Problem statement: Would you please repeat exactly the lines from the one containing "Partner with us" to the end of the records, both included, and leave out the rest?

(Transcribed page contents)
━━━

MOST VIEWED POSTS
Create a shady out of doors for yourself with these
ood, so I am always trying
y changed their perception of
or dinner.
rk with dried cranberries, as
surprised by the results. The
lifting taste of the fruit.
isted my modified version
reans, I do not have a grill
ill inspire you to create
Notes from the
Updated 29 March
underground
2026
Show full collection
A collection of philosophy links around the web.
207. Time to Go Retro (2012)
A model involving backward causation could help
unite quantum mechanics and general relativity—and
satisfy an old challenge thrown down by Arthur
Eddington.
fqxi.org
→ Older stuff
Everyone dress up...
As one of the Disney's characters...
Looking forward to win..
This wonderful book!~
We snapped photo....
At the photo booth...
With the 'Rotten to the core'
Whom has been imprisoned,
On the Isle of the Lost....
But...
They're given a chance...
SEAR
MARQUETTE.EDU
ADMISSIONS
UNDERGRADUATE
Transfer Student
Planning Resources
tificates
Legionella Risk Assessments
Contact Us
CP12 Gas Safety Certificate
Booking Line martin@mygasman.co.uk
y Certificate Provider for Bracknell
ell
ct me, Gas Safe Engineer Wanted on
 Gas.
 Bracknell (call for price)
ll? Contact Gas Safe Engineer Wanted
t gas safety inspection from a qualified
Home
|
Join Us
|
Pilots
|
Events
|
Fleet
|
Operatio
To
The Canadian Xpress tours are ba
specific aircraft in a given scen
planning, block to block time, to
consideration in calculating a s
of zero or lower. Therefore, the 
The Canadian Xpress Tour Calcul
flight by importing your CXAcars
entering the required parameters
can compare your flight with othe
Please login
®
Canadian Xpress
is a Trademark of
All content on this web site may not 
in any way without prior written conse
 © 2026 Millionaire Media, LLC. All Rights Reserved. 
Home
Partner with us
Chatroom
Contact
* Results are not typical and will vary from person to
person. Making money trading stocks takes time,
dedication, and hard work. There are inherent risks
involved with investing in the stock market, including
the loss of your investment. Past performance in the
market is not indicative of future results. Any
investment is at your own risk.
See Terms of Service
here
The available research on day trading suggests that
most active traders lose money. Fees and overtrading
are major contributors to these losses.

━━━

Response:
Partner with us
Chatroom
Contact
* Results are not typical and will vary from person to
person. Making money trading stocks takes time,
dedication, and hard work. There are inherent risks
involved with investing in the stock market, including
the loss of your investment. Past performance in the
market is not indicative of future results. Any
investment is at your own risk.
See Terms of Service
here
The available research on day trading suggests that
most active traders lose money. Fees and overtrading
are major contributors to these losses.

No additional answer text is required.